I don't know how to love my body if it is not perfect.
I thought that I have loved my body, I honored it in the way that I knew how at the time; however, with most things, it wasn't until I experienced the duality, the loss of my body functions, that I was able to see that I was masking myself in exercise.
I must admit, I have not had weight issues. So what I experience is a deep distortion in the value of beauty and the body. I do feel that this also gives thought that people, even if we think that they "don't have those problems," it's not true.
I do realize that me exploring this subject out loud may seem ridiculous to some, and that is also okay because my message is that it doesn't matter what you look like; the way you perceive yourself is what matters. I got so sick of looking in the mirror and feeling grossed out by my aging body and face. I have used so many things that gave me an illusion of beauty that when I looked at filtered or adjusted pictures, I couldn't stand the lie anymore.
I want to know what it is like to love my body without outside compliments (which no longer feel good to me).

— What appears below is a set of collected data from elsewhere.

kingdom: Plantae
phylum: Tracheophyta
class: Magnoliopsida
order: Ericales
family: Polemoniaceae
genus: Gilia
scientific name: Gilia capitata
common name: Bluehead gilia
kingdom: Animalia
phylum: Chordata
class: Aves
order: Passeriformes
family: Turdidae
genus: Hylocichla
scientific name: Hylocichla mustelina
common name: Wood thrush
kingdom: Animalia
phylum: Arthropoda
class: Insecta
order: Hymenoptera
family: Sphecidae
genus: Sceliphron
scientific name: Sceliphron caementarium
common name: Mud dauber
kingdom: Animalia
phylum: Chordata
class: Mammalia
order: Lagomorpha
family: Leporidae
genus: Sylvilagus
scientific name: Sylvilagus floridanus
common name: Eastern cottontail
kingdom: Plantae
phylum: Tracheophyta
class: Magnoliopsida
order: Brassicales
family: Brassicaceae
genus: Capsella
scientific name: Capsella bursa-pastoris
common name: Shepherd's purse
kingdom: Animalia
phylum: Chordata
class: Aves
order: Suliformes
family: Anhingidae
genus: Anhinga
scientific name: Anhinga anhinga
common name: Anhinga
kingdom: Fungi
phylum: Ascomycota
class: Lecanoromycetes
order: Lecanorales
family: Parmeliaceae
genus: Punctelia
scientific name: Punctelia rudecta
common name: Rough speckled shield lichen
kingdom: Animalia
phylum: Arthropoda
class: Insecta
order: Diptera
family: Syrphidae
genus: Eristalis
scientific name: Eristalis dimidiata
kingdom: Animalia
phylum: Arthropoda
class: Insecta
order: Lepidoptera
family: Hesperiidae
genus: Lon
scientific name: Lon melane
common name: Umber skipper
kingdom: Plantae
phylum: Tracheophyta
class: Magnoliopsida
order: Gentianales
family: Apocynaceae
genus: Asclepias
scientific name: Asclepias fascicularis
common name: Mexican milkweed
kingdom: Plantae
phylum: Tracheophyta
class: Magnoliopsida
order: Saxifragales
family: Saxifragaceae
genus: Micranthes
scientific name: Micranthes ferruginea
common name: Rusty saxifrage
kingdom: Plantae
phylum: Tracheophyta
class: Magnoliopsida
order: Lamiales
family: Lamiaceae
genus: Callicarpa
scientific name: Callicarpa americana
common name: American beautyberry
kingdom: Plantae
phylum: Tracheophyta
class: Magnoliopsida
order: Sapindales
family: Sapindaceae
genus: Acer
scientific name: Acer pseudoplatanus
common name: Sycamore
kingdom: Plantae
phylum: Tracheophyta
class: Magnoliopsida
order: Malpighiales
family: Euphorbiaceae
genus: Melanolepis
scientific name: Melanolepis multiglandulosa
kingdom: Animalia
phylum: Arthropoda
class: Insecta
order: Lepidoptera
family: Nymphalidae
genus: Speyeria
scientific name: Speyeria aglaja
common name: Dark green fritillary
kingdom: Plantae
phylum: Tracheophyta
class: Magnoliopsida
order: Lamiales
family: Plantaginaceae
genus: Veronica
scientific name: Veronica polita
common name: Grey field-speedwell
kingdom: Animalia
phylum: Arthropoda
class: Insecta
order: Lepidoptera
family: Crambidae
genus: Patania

I stopped exercising to be fit, but rather am learning new ways to move my body because I hid behind exercise and being fit for so long. My question that keeps on repeating is, "What if I couldn't work out anymore?" I looked at all the ways I sought validation: selfies, exercise, my makeup, shaving, how I did or didn't do my hair, what I wore or what I chose not to wear!
I stripped this all and became curious with all of the "gross" skin, stretch marks, cellulite, flabby, wrinkly, uneven skin tone... What do those things mean to me? Are they an imposed sense of beauty, or am I really finding disgust in areas that I haven't emotionally explored?
I don't have any insights on this yet, but what I do have is a conscious deep awareness of the voices that tell me I am not beautiful. What I do know is that with all things, I become curious with compassion, and I will learn to embrace the whole being of myself.
I know I have a distorted sense of my physical body, and I am learning to uncover what that is really about because I know that what I see and what I think about what I see are "off" from reality. It seems that now I have a very secure inner working and trust in everything that happens within and without me, but the body is one of the last things to "get brought up." What I mean is that if I would have attempted to look at my distorted perception of self any earlier, I would have not been as willing to look at things from such a naked point (pun intended). I have held onto my looks as a whole identity; it gave me a sense of purpose at one point. And so now, dismantling this part of my identity needs a secure inner world.
A question that I leave you with today: "How would you feel about yourself if all the physical things were stripped away?
What would you feel about myself then?"